Ce week-end maman a dit que j’allais chez Papi. Ça fait longtemps que je n’y suis pas allé. Il habite une petite maison avec un grand jardin. Quand je suis arrivé, il m’a mis des vieux vêtements, c’était marrant. Puis on est allés se promener. C’était moins bruyant que là où on habite. Il y avait plein d’oiseaux. Papi m’a emmené à un tout petit marché qui sentait bon. On a joué dans le jardin puis on est allés à la ferme. En revenant, j’ai même eu le droit de sauter dans les flaques d’eau. Maman elle ne veut jamais, elle dit toujours que je vais me salir et abimer mes vêtements. Mais papi il m’a dit que je pouvais, et il a même rigolé quand j’ai sauté dans la flaque ! Le dimanche on est allés dans les bois ramasser des champignons. Il est trop fort mon papi, il les connaît tous. Mais le mieux c’était l’après-midi. On est restés dans le jardin, c’est comme le parc où on va avec papa et maman sauf que là y avait que nous. Papi m’a montré des fleurs, il m’a expliqué comment il fallait s’en occuper. À un moment une coccinelle est venue se poser sur ma main. J’ai eu peur mais papi m’a rassuré. Il a pris ma main dans la sienne et il m’a expliqué pourquoi elles avaient des points noirs sur leur dos.

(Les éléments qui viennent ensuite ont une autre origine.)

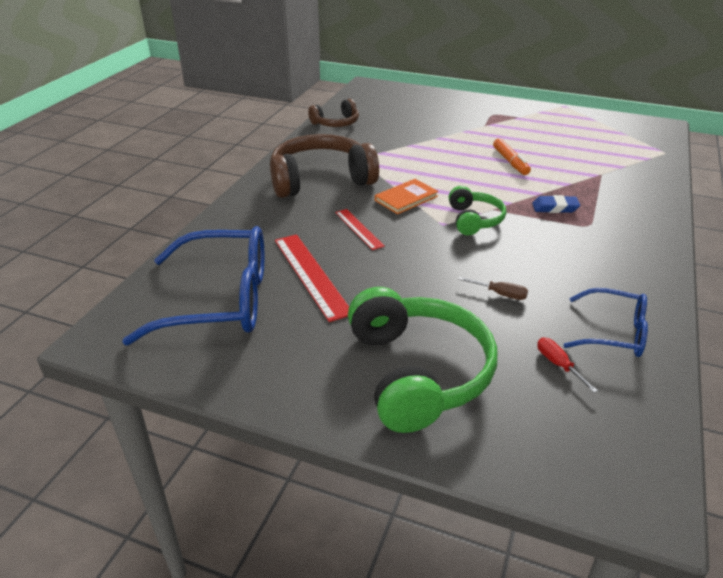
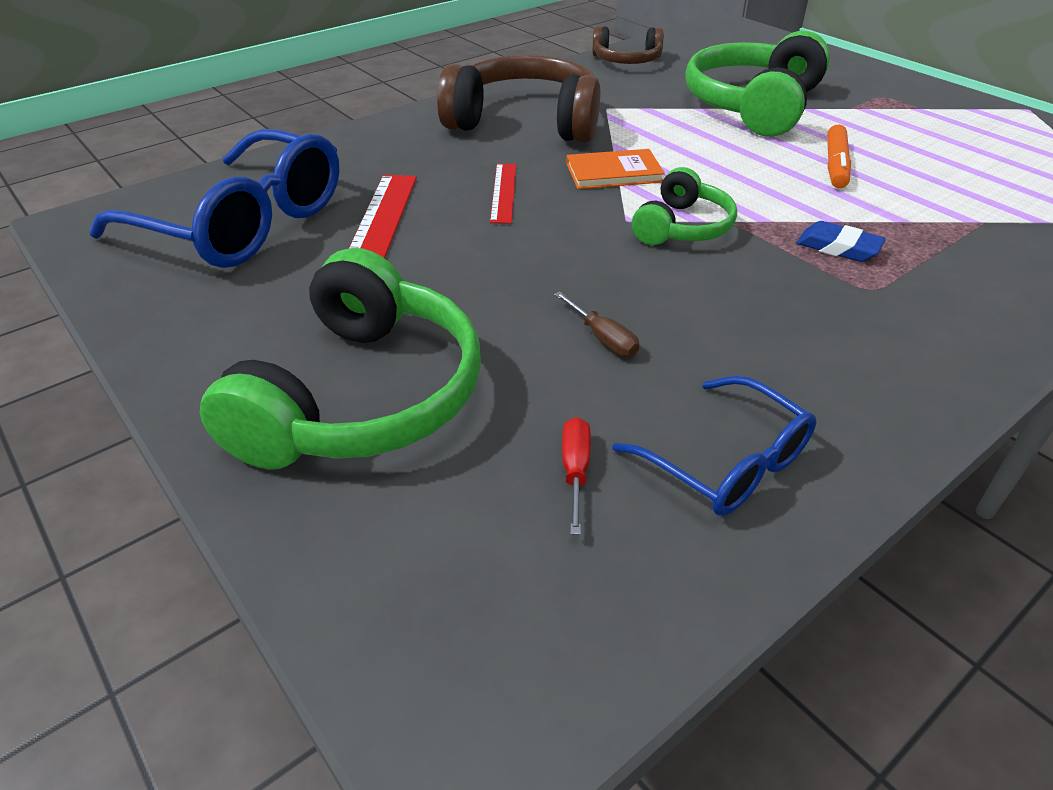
camera: 30 degrees right, 5 degrees up
none -> green headphones [686,31,830,137]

Il m’a dit que je ne devais pas avoir peur, que les coccinelles étaient gentilles. J’aurais aimé la garder. Mais elle s’est envolée. Nous avons continué à nous promener dans le jardin. Quand maman est venue me chercher, papi m’avait remis mes vrais vêtements. J’étais triste de partir. Je voulais revoir la coccinelle et la montrer à papa et maman. J’espère que maman voudra bien que je revienne chez Papi pour la revoir. Parce que c’était trop bien ce week-end chez Papi.